Billions Sought By State For Post- Sandy Repairs
Pols United To Get Federal Aid
New York State will be asking the federal government to cover over $40 billion in estimated repair costs, restoration efforts and preventative actions stemming from Hurricane Sandy, Gov. Andrew Cuomo announced on Monday, Nov. 26.
“The devastation caused by Hurricane Sandy is of unprecedented proportions, ranking among the worst natural disasters in our nation’s history in terms of loss of life, property damage and economic impact,” Cuomo said following a briefing with Mayor Michael Bloomberg, county executives, Senators Charles Schumer and Kirsten Gillibrand and the state’s Congressional delegation.
During the meeting, the governor encouraged cooperation among members of all levels of government to ensure that the state acquires the means to “rebuild stronger and better than ever before, so New York State is better prepared and has the infrastructure in place to handle future major weather incidents.”
According to the governor’s of- fice, New York City alone will require more than $15 billion to cover recovery efforts and institute prevention measures. Various state agencies including entities such as the Metropolitan Transportation Authority (MTA) will need more than $7.1 billion for these expenses.
At least 305,000 housing units in New York State were either damaged or destroyed by Hurricane Sandy, according to the governor’s office. More than 2.1 million power outages were reported at the height of the storm. Over 265,000 businesses were also impacted by the storm, the office added.
Damage estimates for New York State were derived through audits by PriceWaterhouseCoopers and the PFM Group.
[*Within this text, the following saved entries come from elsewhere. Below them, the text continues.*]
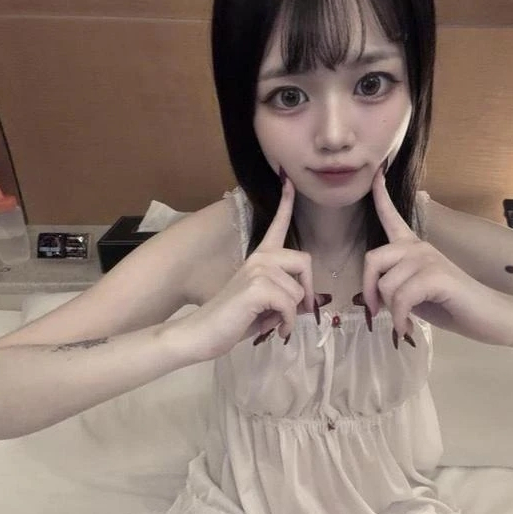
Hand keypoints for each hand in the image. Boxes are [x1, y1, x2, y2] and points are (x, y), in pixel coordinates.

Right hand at [178, 173, 319, 360]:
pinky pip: (291, 305)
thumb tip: (310, 301)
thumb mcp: (264, 303)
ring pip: (299, 291)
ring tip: (271, 321)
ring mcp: (257, 269)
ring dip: (291, 314)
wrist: (202, 333)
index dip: (286, 202)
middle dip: (307, 290)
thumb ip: (283, 293)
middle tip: (299, 312)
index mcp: (260, 257)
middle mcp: (260, 257)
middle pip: (304, 261)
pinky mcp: (257, 286)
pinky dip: (288, 323)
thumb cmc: (232, 320)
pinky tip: (278, 330)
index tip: (288, 180)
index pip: (277, 224)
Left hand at [359, 166, 512, 346]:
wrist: (491, 317)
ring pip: (386, 285)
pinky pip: (401, 298)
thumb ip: (394, 285)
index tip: (376, 172)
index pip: (392, 216)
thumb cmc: (451, 306)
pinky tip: (407, 328)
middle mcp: (418, 247)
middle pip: (372, 258)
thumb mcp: (413, 293)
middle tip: (378, 312)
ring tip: (404, 322)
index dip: (380, 196)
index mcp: (413, 247)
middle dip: (369, 290)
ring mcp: (428, 259)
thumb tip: (371, 296)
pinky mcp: (436, 275)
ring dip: (391, 311)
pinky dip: (400, 319)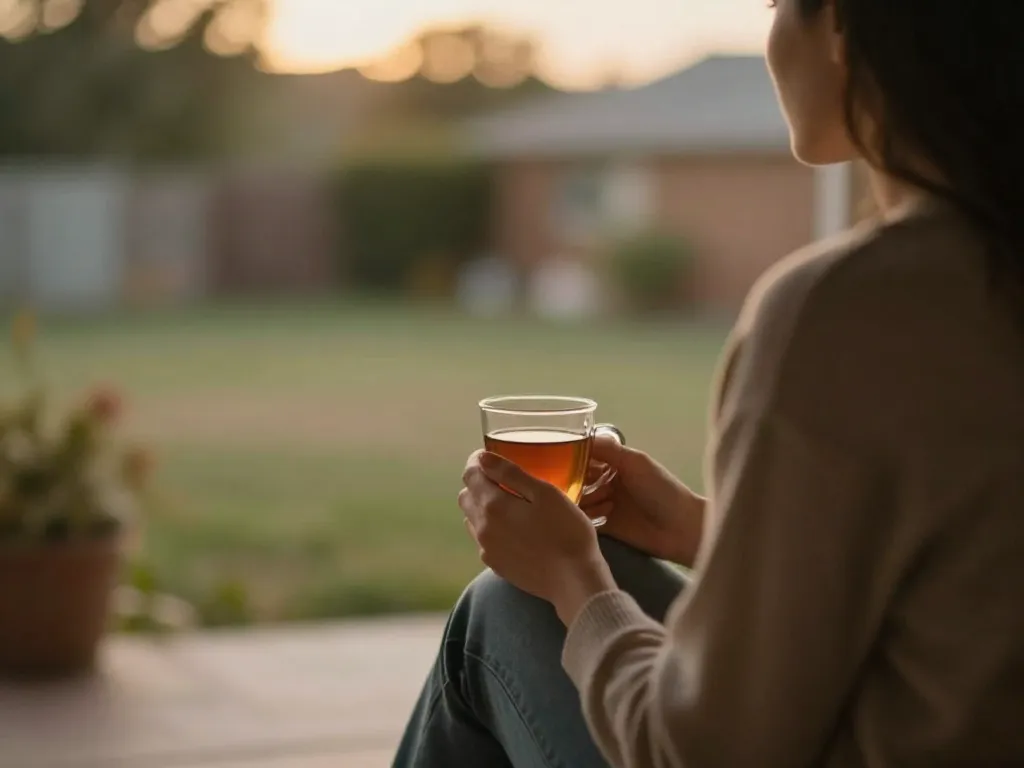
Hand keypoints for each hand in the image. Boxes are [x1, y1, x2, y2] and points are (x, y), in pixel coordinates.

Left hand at [459, 450, 617, 624]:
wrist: (574, 580)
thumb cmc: (566, 531)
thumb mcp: (545, 493)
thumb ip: (510, 473)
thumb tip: (482, 458)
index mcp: (493, 505)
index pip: (470, 475)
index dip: (477, 462)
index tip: (489, 457)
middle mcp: (482, 527)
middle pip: (466, 496)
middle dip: (478, 483)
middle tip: (502, 479)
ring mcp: (487, 549)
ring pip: (472, 518)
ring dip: (483, 506)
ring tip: (509, 504)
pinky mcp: (495, 565)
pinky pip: (483, 539)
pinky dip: (491, 528)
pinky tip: (514, 530)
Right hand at [581, 437, 705, 567]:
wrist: (682, 528)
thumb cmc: (662, 489)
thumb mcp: (636, 462)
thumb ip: (608, 449)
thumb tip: (582, 434)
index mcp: (616, 463)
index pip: (586, 456)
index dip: (573, 457)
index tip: (559, 459)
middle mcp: (608, 481)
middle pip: (578, 478)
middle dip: (573, 480)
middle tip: (574, 484)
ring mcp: (606, 504)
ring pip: (579, 498)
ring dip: (582, 498)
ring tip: (595, 500)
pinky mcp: (605, 526)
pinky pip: (585, 519)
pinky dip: (585, 516)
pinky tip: (597, 514)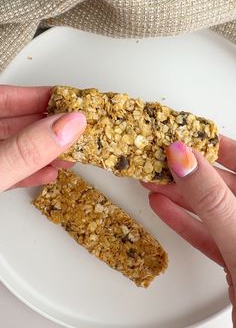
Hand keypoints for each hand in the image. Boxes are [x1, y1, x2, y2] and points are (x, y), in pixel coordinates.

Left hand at [0, 85, 85, 190]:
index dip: (39, 97)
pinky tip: (47, 173)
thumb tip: (68, 127)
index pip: (6, 97)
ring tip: (69, 154)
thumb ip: (27, 149)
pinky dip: (27, 170)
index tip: (68, 101)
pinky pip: (6, 169)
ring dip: (43, 151)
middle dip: (49, 127)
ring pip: (13, 147)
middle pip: (15, 122)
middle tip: (77, 128)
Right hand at [142, 137, 235, 325]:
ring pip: (210, 207)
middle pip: (221, 182)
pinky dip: (182, 220)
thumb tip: (184, 158)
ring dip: (178, 193)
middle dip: (187, 169)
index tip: (184, 135)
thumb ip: (211, 198)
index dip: (214, 144)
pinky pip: (205, 232)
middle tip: (160, 156)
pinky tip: (162, 205)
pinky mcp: (234, 258)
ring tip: (153, 178)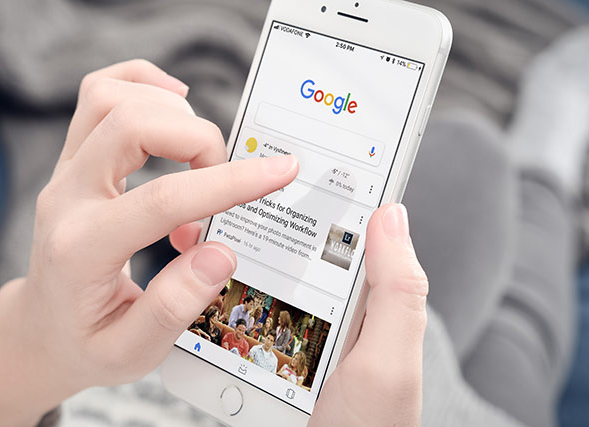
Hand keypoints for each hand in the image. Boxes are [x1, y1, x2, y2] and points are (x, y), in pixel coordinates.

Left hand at [0, 60, 298, 426]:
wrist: (41, 331)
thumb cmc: (87, 342)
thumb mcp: (132, 351)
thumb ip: (175, 306)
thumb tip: (221, 253)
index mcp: (83, 250)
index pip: (161, 199)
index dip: (227, 183)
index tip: (279, 172)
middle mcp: (67, 199)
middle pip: (130, 125)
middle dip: (199, 140)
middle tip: (225, 183)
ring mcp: (65, 173)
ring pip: (109, 98)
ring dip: (170, 111)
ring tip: (202, 155)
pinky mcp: (72, 160)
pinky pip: (97, 94)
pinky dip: (140, 84)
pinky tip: (173, 105)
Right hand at [172, 204, 427, 424]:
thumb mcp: (389, 364)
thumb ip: (398, 292)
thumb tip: (390, 211)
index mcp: (367, 305)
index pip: (351, 234)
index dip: (332, 191)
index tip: (298, 151)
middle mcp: (328, 315)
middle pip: (293, 253)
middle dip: (261, 219)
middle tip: (225, 184)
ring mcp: (291, 339)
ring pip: (256, 285)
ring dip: (227, 260)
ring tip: (195, 230)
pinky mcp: (261, 363)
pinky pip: (234, 326)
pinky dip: (211, 307)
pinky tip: (191, 290)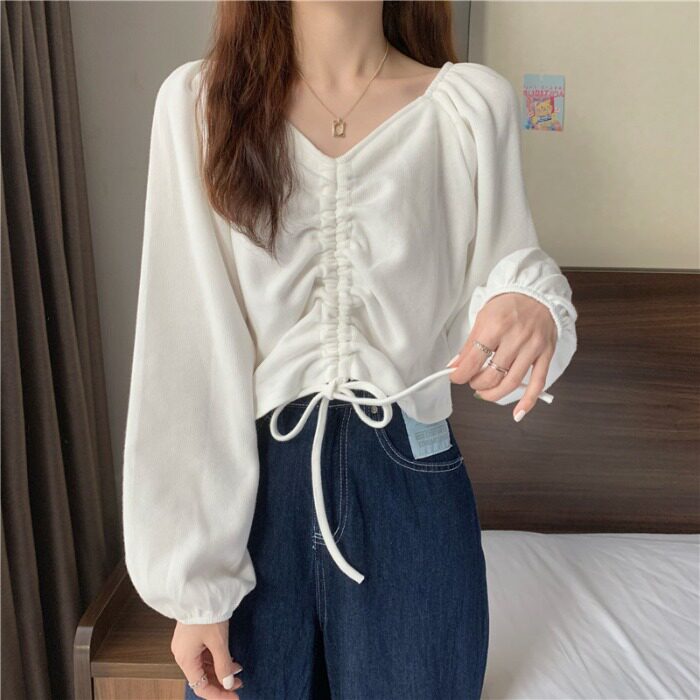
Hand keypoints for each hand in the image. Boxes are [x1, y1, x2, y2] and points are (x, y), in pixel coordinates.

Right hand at [172, 621, 243, 698]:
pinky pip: (203, 655)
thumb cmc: (207, 614)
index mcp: (185, 659)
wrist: (200, 590)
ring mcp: (186, 645)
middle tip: (238, 684)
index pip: (200, 686)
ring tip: (237, 670)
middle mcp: (182, 654)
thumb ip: (223, 665)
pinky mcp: (191, 637)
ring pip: (203, 666)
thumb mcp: (218, 642)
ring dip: (220, 670)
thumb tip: (228, 684)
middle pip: (201, 677)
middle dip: (221, 682)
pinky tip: (229, 659)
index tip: (233, 697)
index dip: (218, 695)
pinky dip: (216, 659)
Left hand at [448, 292, 556, 420]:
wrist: (536, 292)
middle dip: (477, 384)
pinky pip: (538, 383)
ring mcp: (533, 347)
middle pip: (492, 375)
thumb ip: (470, 344)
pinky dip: (528, 401)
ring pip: (512, 382)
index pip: (474, 360)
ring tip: (484, 392)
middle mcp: (516, 338)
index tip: (455, 377)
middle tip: (472, 381)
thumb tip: (455, 366)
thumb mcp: (483, 318)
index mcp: (496, 326)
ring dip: (494, 394)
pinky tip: (517, 414)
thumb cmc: (508, 304)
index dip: (460, 374)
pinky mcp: (546, 354)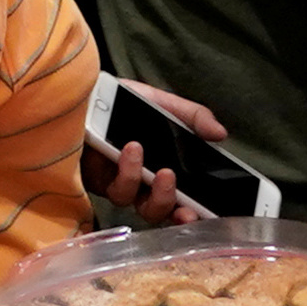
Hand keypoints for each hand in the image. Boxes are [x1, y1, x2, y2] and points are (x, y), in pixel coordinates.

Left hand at [80, 91, 224, 226]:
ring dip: (150, 189)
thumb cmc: (124, 101)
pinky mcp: (96, 180)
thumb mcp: (162, 103)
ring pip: (135, 204)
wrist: (85, 93)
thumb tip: (221, 134)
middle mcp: (141, 184)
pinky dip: (127, 171)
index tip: (207, 213)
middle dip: (170, 205)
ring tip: (153, 161)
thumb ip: (192, 117)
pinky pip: (115, 189)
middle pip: (159, 211)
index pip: (181, 200)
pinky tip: (132, 150)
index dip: (193, 212)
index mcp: (162, 169)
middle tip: (180, 193)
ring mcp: (118, 184)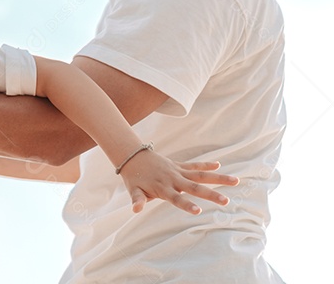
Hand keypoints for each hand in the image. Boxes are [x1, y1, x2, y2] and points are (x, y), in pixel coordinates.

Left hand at [119, 149, 238, 214]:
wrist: (132, 157)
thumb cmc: (134, 178)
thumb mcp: (133, 190)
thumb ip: (137, 200)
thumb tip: (135, 209)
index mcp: (163, 188)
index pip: (176, 199)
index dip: (186, 204)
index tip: (198, 211)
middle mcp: (173, 179)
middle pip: (194, 187)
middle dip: (210, 194)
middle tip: (226, 201)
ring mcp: (178, 171)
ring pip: (200, 175)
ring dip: (217, 178)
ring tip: (235, 181)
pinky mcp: (179, 165)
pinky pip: (194, 165)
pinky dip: (206, 165)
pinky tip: (219, 165)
In statements made following their meeting with the governor, New York’s federal lawmakers agreed to work hard on Capitol Hill to ensure that the Empire State get all the necessary funding to fully recovery from the damages wrought by Sandy.
“Working with the Obama admin- istration and the delegation, as well as with colleagues from other affected states, we will do everything we can to maximize the relief New York receives,” said Schumer. “Make no mistake, this will not be an easy task, particularly given the impending fiscal cliff, and a Congress that has been much less than friendly to disaster relief than in the past. This will be an effort that lasts not weeks, but many months, and we will not rest until the federal response meets New York’s deep and extensive needs.”
The fiscal cliff to which Schumer referred is a euphemism for a series of automatic tax increases and spending cuts that will go into effect on Jan. 1, 2013, as per a debt ceiling agreement reached by Congress and President Barack Obama in 2011.
Lawmakers and the president are embarking on negotiations to hammer out a budget deal before the end of 2012 in order to avoid the automatic austerity measures, which both sides believe will have a negative impact on the American economy if enacted.
“Images of the devastation New York suffered from Hurricane Sandy only tells half the story of this unprecedented disaster,” Gillibrand added. “The federal government has a clear responsibility to commit all of the necessary resources to help us rebuild. This will not be an easy fight, but we are united as a delegation ... and we will all fight hard to push the boulder up the hill for every dollar New York needs.”
Both Democratic and Republican House members from New York agreed to join Schumer and Gillibrand in securing the maximum amount of federal disaster aid for the Empire State. Among them was Rep. Bob Turner, who lost his Breezy Point home in the six-alarm blaze that broke out during Hurricane Sandy and will be leaving office at the end of the year.
“We are not Republicans or Democrats, we are all New Yorkers working to rebuild the state we love,” Turner said, “and I look forward to continuing the discussion about what resources will be necessary to rebuild and sustain our future.”